Your objective: Reproduce the entries below exactly, but only from the line containing "Relative contrast index = log<sub>10</sub>(Valley" to the line containing "1.1. Measurement mode", inclusive.

(Stored data entries)
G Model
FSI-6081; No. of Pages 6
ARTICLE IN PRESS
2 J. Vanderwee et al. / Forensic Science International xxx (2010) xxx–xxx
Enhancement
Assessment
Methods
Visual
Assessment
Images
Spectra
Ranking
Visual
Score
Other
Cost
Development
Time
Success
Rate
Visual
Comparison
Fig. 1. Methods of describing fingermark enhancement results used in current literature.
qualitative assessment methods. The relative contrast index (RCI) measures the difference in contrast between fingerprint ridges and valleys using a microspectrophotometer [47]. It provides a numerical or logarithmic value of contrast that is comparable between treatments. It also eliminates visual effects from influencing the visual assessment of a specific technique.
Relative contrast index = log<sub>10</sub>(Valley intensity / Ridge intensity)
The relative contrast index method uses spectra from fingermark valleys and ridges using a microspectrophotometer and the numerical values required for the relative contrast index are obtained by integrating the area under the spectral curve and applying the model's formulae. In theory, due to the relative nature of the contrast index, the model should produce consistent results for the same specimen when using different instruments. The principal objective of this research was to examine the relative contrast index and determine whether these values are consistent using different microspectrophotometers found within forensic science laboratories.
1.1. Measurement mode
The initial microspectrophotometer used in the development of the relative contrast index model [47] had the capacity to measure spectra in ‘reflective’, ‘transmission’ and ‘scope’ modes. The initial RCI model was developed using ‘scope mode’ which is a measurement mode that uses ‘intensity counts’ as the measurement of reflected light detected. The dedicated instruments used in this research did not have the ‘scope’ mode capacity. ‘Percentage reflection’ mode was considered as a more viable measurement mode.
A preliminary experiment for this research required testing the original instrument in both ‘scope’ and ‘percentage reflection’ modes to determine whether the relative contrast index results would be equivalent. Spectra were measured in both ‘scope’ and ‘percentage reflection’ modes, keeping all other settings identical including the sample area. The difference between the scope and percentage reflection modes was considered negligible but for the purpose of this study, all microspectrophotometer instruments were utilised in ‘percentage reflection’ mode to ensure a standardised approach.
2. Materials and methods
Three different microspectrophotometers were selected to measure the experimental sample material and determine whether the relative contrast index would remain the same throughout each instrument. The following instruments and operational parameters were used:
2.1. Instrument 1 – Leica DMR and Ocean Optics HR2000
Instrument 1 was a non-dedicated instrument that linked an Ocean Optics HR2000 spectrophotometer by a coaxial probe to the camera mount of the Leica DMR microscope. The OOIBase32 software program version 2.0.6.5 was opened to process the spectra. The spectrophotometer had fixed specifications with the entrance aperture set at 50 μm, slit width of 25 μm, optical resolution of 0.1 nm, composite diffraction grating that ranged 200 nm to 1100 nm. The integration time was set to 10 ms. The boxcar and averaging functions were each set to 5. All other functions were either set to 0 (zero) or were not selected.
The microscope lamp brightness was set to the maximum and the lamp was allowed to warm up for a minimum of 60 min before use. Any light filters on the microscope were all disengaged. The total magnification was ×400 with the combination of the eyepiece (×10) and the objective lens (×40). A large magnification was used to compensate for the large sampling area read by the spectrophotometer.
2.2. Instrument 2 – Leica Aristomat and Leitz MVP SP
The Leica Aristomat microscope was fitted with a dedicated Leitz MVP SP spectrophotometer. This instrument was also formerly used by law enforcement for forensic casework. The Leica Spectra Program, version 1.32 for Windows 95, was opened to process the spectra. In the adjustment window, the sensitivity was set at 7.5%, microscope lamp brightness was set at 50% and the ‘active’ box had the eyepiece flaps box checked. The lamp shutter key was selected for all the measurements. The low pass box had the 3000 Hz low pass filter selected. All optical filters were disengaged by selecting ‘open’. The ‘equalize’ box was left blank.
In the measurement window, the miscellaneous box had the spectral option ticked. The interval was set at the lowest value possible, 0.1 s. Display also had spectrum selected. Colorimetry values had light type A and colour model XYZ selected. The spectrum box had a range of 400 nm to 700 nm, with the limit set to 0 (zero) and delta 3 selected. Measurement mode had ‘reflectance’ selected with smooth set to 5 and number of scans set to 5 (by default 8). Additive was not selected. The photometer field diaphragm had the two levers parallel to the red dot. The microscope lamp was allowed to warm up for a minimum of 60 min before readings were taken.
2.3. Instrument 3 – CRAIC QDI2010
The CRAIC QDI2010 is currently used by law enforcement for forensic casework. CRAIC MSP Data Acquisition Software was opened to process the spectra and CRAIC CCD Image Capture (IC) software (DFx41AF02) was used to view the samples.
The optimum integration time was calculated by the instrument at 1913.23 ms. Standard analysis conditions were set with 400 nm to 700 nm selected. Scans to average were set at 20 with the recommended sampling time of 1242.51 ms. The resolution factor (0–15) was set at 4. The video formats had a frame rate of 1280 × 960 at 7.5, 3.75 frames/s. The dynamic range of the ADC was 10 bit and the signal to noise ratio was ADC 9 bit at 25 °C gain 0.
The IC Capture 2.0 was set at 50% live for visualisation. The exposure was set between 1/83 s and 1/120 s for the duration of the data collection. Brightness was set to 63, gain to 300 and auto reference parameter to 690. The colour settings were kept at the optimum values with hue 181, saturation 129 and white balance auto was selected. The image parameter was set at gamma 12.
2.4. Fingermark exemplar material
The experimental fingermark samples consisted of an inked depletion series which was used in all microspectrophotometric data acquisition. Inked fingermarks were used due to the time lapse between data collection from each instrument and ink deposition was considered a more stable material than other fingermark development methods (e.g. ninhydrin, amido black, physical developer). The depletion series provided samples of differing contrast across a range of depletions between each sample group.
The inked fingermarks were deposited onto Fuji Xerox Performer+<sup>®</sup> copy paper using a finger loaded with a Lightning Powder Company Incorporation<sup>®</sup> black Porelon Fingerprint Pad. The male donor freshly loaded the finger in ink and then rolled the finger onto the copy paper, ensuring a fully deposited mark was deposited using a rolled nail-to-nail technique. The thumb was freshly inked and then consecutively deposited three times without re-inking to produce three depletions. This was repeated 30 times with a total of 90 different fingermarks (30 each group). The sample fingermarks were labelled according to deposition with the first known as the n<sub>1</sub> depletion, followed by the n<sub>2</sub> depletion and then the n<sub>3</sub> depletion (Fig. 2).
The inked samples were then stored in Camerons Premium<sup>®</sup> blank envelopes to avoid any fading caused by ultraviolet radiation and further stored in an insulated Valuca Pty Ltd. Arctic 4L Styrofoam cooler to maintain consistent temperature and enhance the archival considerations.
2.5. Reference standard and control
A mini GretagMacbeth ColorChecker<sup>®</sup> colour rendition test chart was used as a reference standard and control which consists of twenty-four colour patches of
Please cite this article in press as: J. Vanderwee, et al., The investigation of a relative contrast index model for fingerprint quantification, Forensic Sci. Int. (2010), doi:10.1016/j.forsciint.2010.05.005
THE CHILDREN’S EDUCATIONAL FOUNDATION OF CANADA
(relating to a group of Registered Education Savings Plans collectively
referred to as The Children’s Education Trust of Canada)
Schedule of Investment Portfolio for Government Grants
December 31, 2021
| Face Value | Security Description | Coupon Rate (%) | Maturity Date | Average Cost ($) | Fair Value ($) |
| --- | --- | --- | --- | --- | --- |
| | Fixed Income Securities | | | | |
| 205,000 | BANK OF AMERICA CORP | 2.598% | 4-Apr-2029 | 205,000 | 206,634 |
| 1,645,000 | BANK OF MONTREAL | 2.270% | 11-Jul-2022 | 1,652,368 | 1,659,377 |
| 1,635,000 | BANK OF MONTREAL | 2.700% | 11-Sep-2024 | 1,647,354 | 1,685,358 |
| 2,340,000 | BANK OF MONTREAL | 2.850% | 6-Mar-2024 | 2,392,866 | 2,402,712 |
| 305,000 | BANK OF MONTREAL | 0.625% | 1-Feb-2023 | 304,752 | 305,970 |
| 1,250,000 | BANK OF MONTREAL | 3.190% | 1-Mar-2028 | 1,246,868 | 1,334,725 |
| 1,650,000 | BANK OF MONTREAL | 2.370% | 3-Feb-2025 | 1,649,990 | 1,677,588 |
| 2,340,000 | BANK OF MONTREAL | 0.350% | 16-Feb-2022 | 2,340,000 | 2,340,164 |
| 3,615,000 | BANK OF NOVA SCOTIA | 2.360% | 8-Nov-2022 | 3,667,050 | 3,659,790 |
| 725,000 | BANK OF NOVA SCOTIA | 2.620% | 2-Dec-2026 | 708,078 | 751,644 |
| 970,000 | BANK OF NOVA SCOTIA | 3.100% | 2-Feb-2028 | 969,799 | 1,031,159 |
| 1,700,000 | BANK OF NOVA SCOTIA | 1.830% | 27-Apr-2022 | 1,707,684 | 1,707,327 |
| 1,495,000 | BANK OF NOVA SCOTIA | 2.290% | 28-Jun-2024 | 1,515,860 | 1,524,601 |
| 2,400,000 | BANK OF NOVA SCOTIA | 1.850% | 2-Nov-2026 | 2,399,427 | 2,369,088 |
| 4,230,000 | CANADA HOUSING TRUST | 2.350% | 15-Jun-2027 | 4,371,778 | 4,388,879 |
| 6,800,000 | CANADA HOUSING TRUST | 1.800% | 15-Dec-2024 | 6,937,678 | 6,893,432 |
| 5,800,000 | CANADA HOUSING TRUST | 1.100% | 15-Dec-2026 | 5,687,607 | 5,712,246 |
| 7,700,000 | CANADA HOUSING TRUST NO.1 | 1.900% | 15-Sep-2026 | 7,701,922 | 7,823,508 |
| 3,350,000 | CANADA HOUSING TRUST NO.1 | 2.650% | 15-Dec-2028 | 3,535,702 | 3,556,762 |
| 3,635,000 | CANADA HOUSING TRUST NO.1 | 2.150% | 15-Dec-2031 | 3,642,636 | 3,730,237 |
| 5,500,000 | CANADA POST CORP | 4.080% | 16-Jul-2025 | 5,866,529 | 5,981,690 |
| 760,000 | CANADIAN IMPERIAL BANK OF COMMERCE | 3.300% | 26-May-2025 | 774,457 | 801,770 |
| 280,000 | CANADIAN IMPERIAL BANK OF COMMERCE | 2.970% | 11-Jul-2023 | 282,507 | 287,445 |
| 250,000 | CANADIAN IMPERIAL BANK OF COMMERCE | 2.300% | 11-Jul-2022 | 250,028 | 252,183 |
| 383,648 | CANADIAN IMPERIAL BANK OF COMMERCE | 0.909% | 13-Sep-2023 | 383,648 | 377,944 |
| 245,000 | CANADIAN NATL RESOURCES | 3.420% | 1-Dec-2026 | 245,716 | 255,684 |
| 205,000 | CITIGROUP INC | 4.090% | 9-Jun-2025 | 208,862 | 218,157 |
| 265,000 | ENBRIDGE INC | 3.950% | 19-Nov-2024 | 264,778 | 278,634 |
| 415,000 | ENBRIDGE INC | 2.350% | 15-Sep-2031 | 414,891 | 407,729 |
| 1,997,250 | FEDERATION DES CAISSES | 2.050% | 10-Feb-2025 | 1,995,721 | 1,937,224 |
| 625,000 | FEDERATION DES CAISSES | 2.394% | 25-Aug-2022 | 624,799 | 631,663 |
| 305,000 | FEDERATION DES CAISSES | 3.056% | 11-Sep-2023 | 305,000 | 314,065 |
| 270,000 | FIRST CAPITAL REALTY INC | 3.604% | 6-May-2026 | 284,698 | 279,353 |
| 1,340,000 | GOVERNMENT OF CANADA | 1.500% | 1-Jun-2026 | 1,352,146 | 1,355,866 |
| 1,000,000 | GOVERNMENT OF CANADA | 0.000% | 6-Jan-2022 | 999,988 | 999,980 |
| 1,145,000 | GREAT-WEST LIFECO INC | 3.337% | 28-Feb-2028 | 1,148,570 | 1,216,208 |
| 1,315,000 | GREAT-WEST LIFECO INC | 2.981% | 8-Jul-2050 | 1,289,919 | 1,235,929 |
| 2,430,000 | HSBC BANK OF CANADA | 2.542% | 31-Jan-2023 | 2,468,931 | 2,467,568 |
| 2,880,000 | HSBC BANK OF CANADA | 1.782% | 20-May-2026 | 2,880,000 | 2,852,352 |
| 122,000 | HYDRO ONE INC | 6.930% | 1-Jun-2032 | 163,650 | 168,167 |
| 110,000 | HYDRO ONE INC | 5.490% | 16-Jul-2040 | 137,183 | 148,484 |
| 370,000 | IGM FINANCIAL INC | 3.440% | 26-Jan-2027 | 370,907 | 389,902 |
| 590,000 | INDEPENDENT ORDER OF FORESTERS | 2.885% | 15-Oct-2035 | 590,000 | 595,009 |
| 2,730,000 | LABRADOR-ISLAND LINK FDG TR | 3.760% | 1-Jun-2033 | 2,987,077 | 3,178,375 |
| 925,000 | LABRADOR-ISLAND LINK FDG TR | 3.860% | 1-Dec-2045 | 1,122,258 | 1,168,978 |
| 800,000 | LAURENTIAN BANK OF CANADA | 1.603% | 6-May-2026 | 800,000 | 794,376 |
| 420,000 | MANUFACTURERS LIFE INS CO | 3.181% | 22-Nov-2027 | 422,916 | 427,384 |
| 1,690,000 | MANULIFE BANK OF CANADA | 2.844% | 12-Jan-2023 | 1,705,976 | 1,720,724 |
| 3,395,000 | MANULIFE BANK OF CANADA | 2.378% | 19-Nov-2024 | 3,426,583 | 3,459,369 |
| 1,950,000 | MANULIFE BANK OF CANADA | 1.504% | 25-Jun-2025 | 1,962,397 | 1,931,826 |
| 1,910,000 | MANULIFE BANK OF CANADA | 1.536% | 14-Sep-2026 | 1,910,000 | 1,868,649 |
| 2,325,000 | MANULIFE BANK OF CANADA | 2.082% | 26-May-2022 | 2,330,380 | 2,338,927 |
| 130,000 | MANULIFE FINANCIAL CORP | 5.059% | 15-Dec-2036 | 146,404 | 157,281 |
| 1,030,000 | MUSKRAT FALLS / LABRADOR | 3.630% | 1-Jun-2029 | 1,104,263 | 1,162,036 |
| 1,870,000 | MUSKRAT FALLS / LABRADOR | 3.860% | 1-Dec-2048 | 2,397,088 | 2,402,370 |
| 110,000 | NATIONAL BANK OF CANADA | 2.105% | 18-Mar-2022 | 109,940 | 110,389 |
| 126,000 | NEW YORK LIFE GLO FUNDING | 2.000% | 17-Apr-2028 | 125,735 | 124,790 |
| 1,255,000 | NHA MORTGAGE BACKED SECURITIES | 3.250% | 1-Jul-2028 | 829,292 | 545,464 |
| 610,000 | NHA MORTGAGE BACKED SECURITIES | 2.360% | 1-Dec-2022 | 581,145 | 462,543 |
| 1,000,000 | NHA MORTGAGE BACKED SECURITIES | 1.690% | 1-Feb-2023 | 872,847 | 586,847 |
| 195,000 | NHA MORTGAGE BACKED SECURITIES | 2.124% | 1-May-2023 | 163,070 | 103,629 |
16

Exercise result:
Relative contrast index = log<sub>10</sub>(Valley intensity / Ridge intensity)
The relative contrast index method uses spectra from fingermark valleys and ridges using a microspectrophotometer and the numerical values required for the relative contrast index are obtained by integrating the area under the spectral curve and applying the model's formulae. In theory, due to the relative nature of the contrast index, the model should produce consistent results for the same specimen when using different instruments. The principal objective of this research was to examine the relative contrast index and determine whether these values are consistent using different microspectrophotometers found within forensic science laboratories.
1.1. Measurement mode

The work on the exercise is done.